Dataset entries
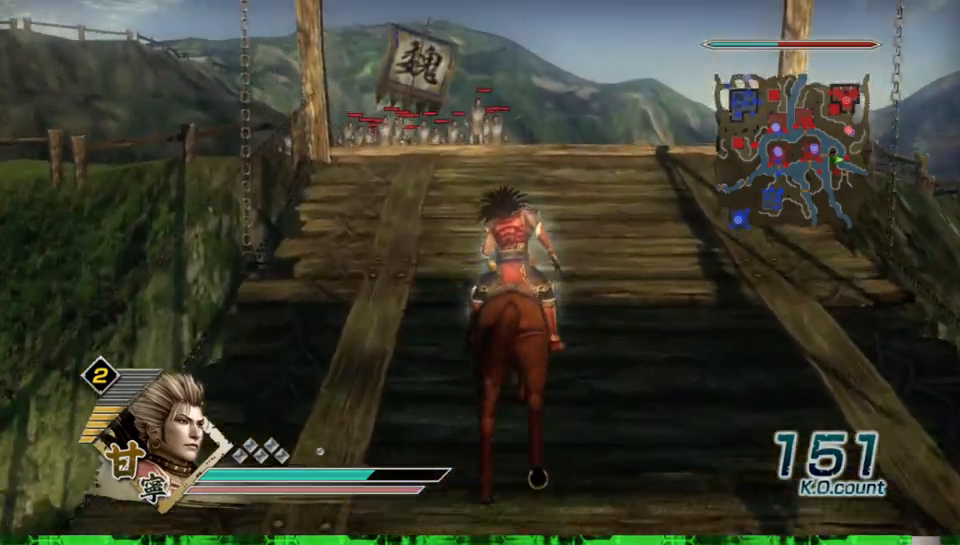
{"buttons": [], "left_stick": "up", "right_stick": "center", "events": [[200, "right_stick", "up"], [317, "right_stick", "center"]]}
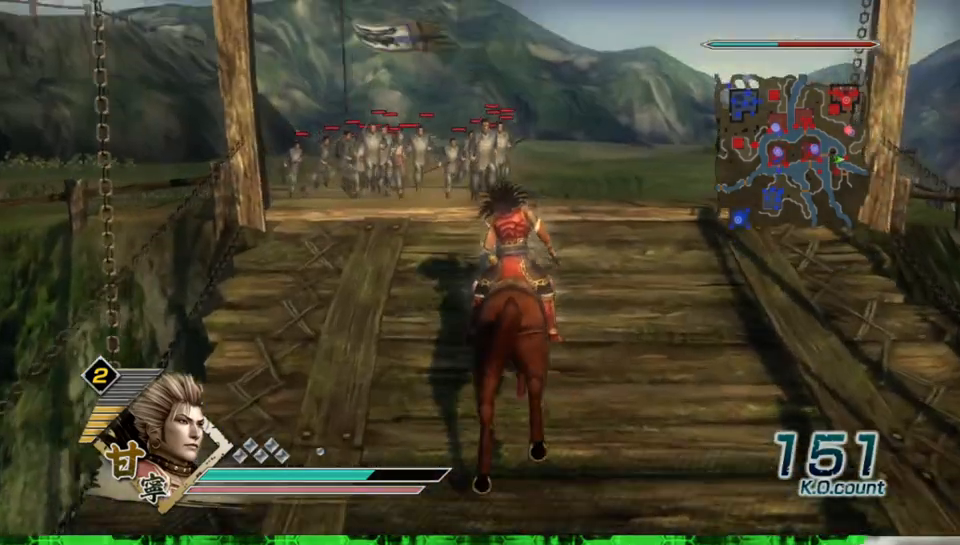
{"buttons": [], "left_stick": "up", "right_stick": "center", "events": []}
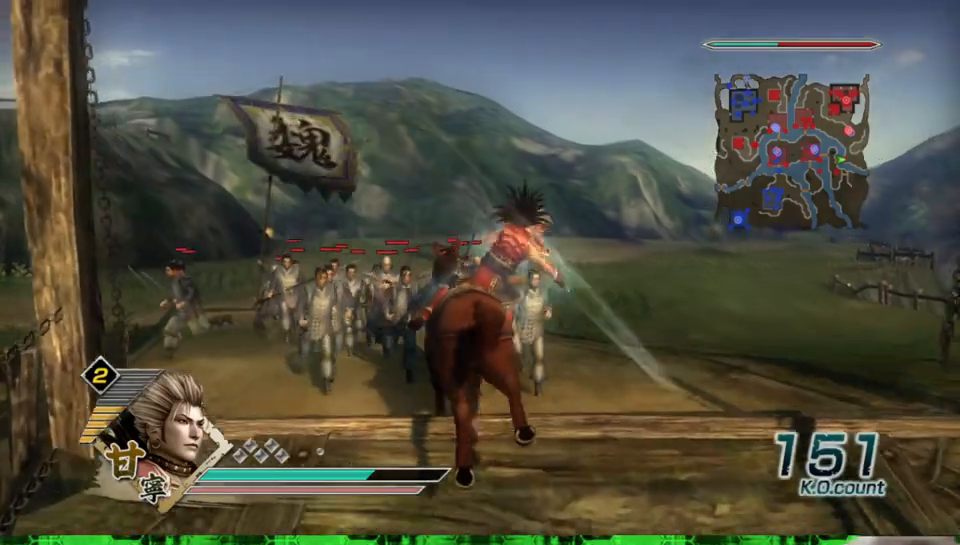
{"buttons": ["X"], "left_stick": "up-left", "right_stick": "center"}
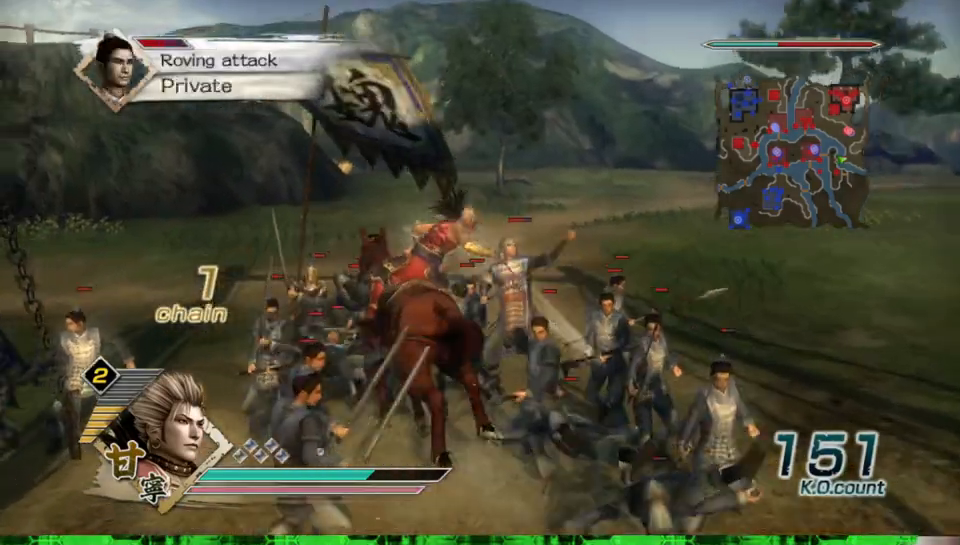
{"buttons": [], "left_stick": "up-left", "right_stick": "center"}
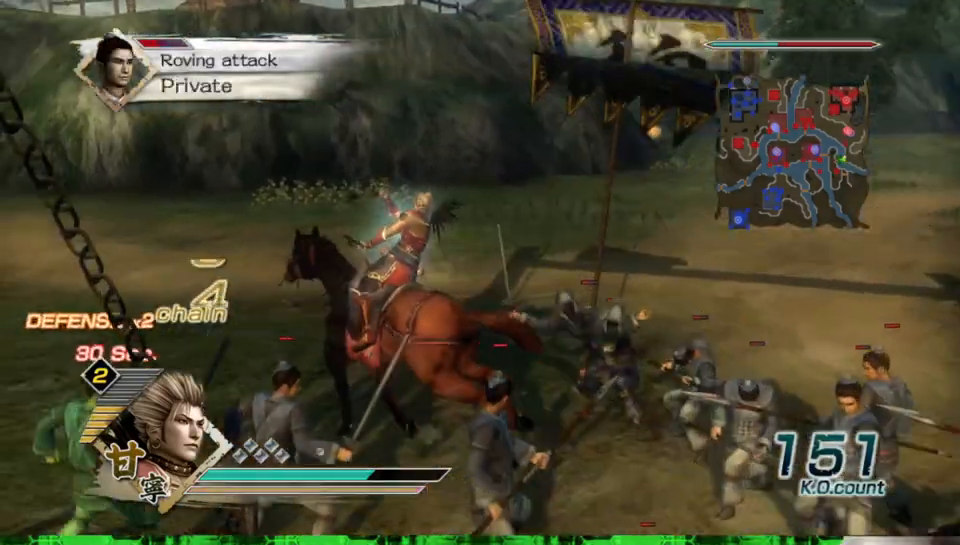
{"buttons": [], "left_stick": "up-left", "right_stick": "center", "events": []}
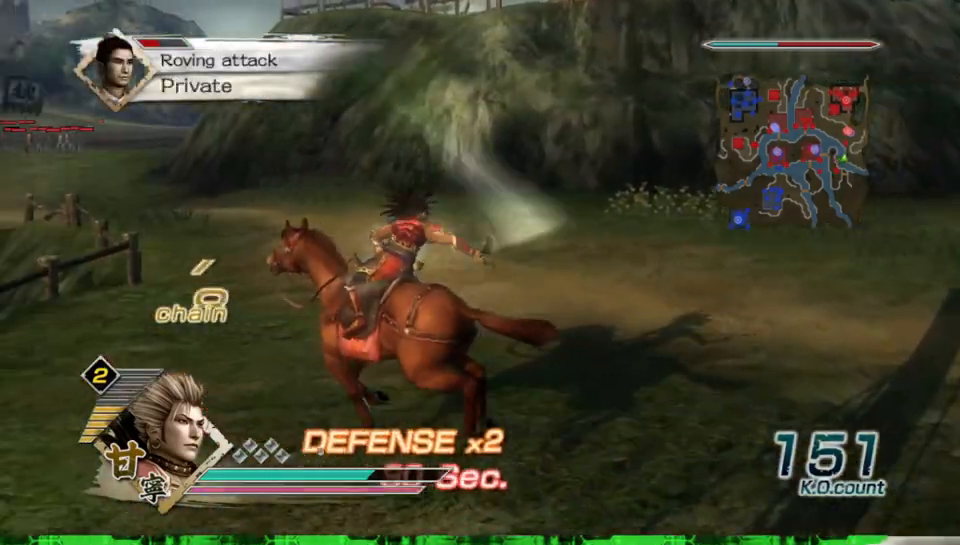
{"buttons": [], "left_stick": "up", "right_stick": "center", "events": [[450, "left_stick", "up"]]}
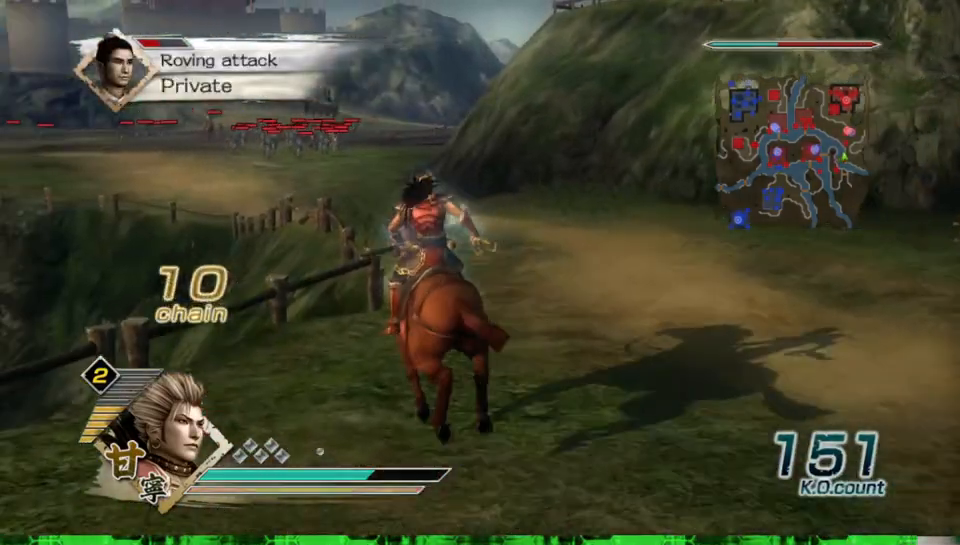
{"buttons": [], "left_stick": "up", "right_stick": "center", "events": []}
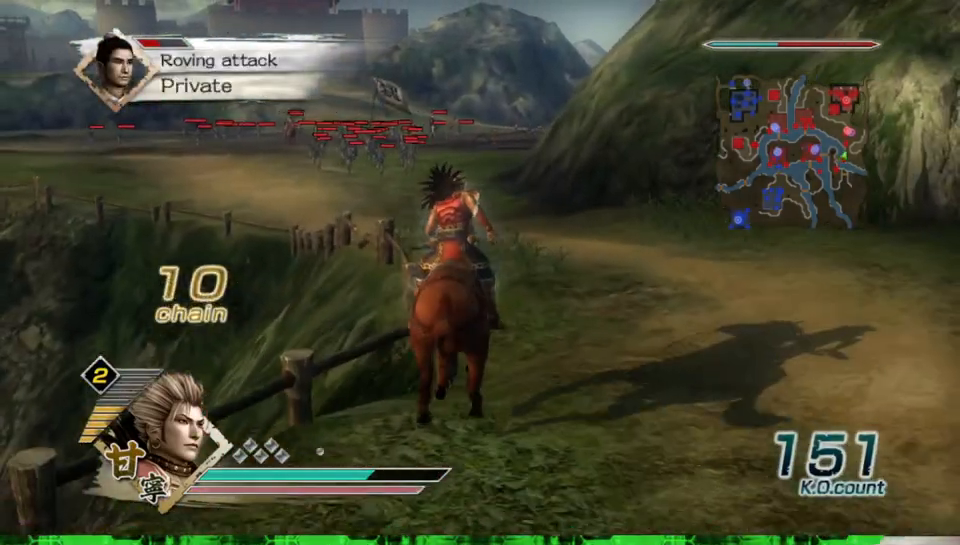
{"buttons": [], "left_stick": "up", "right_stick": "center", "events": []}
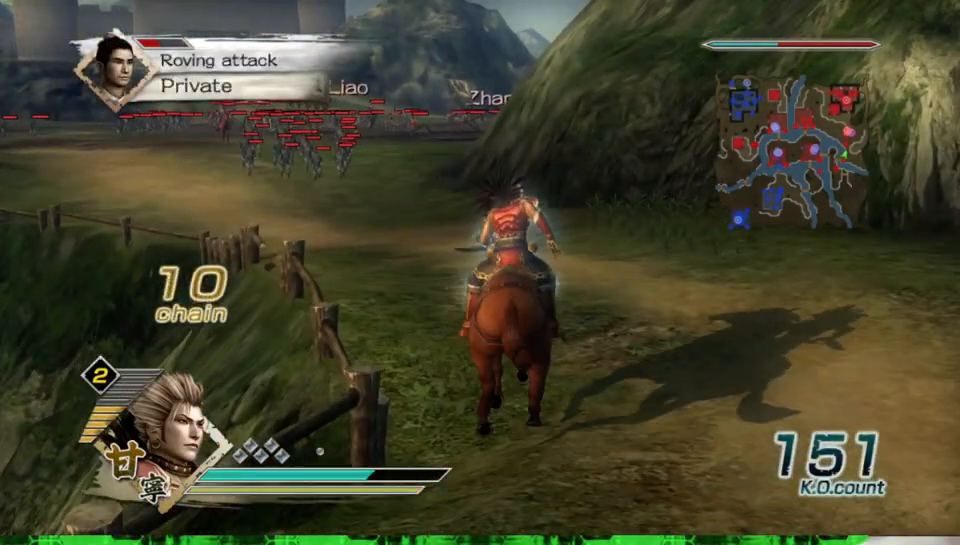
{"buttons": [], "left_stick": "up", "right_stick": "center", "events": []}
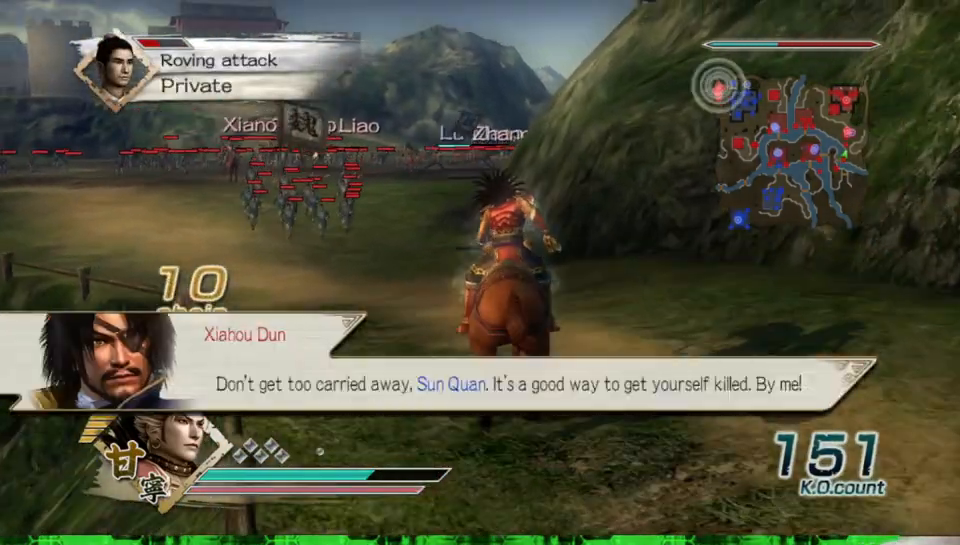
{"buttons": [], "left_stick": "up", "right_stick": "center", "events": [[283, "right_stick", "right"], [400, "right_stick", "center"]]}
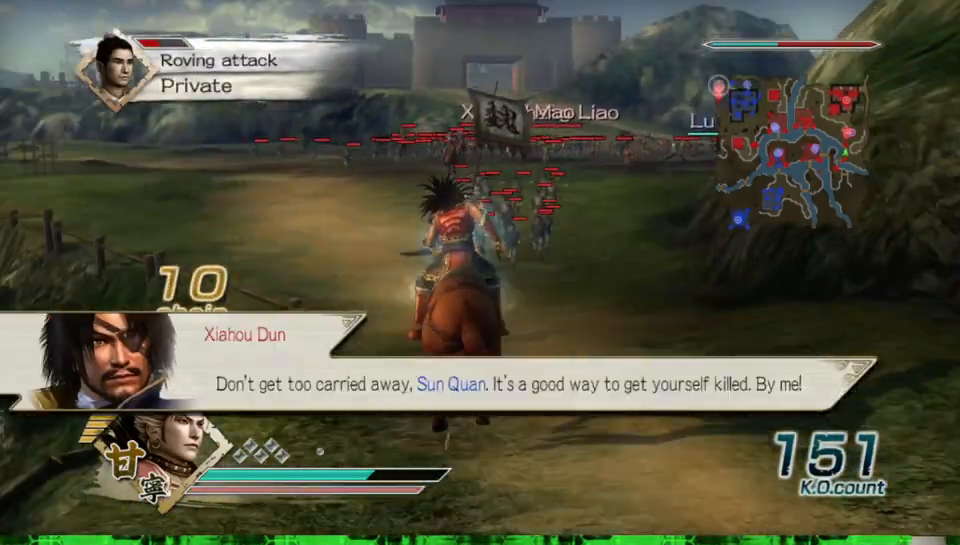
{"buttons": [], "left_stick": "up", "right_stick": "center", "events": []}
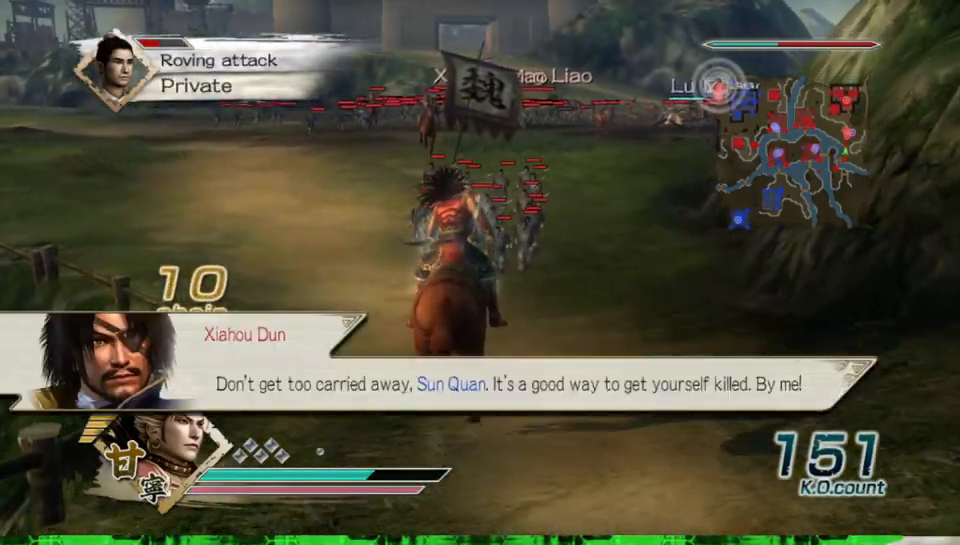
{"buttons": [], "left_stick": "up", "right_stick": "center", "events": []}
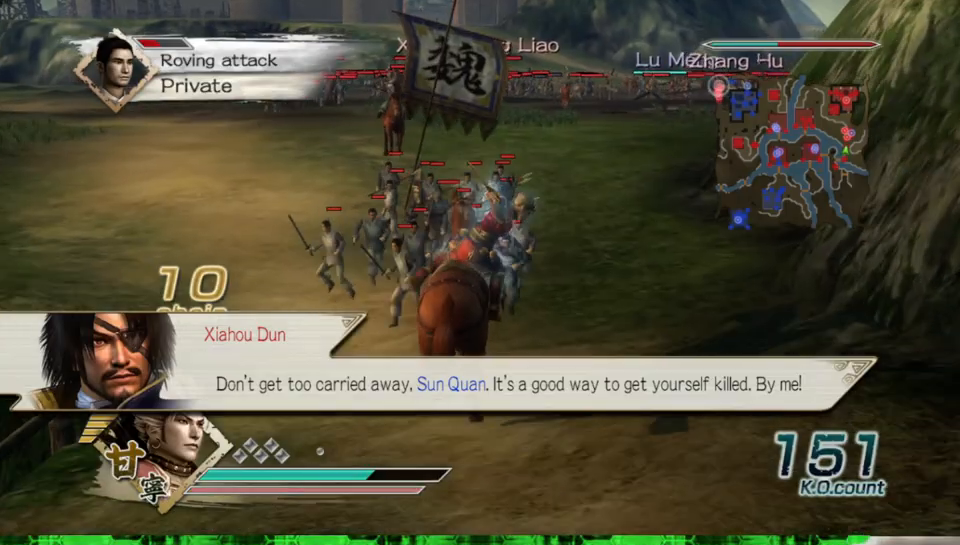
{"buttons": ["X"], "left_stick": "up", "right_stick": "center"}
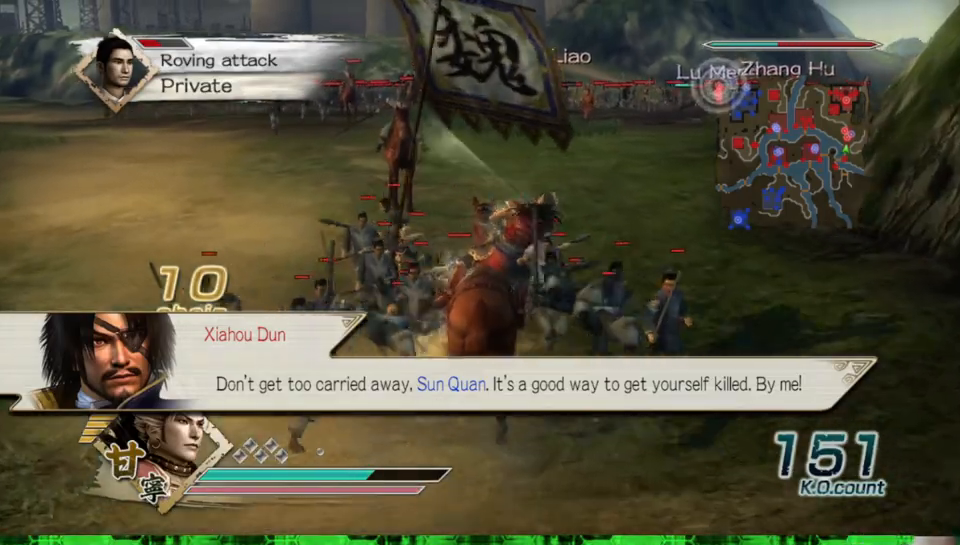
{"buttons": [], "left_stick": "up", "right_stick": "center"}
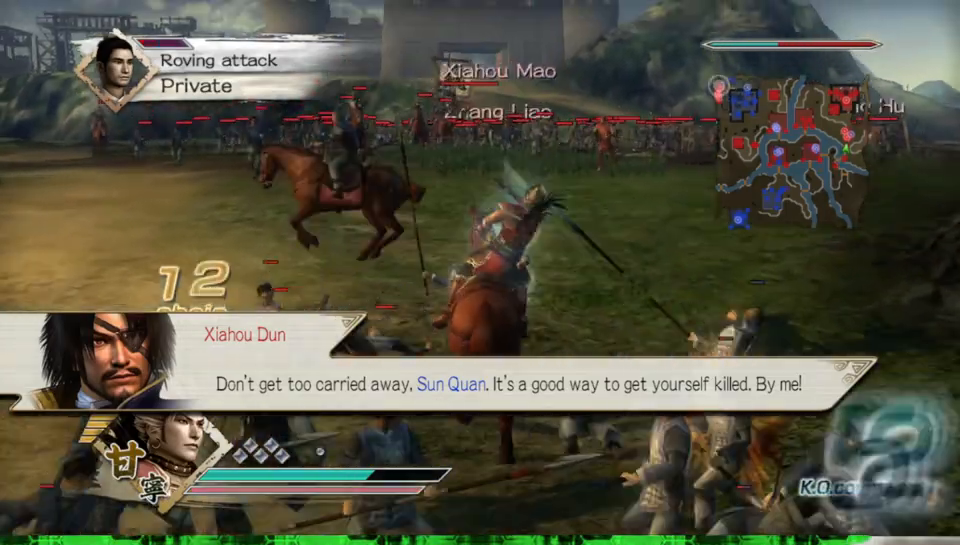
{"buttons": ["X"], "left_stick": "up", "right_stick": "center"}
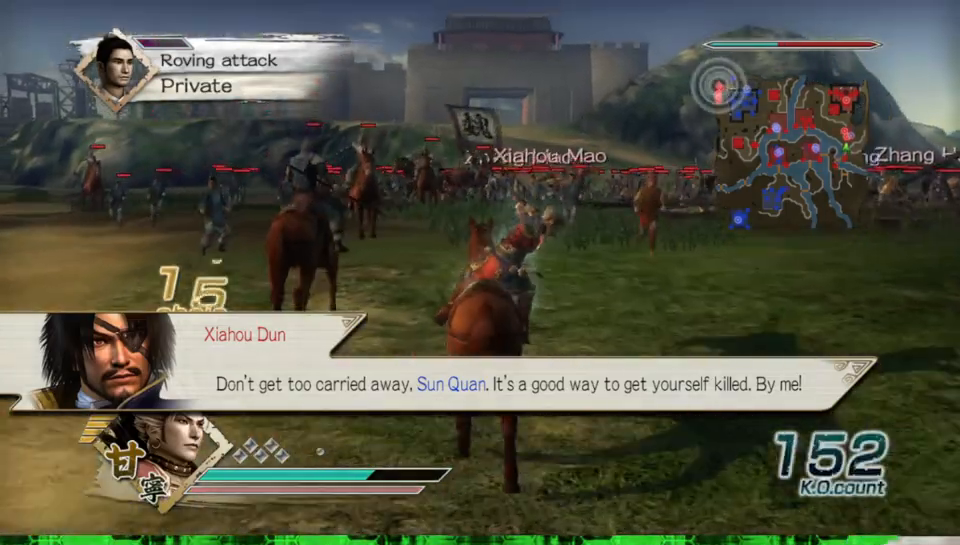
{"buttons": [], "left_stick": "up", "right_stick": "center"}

#### [YOUR ASSIGNMENT]
Set down every line of the entries above again, exactly as written, but not the pictures.

#### [RESPONSE TO THIS TASK]
{"buttons": [], "left_stick": "up", "right_stick": "center", "events": [[200, "right_stick", "up"], [317, "right_stick", "center"]]}
{"buttons": [], "left_stick": "up", "right_stick": "center", "events": []}
{"buttons": ["X"], "left_stick": "up-left", "right_stick": "center"}
{"buttons": [], "left_stick": "up-left", "right_stick": "center"}
{"buttons": [], "left_stick": "up-left", "right_stick": "center", "events": []}
{"buttons": [], "left_stick": "up", "right_stick": "center", "events": [[450, "left_stick", "up"]]}
{"buttons": [], "left_stick": "up", "right_stick": "center", "events": []}
{"buttons": [], "left_stick": "up", "right_stick": "center", "events": []}
{"buttons": [], "left_stick": "up", "right_stick": "center", "events": []}
{"buttons": [], "left_stick": "up", "right_stick": "center", "events": [[283, "right_stick", "right"], [400, "right_stick", "center"]]}
{"buttons": [], "left_stick": "up", "right_stick": "center", "events": []}
{"buttons": [], "left_stick": "up", "right_stick": "center", "events": []}
{"buttons": ["X"], "left_stick": "up", "right_stick": "center"}
{"buttons": [], "left_stick": "up", "right_stick": "center"}
{"buttons": ["X"], "left_stick": "up", "right_stick": "center"}
{"buttons": [], "left_stick": "up", "right_stick": "center"}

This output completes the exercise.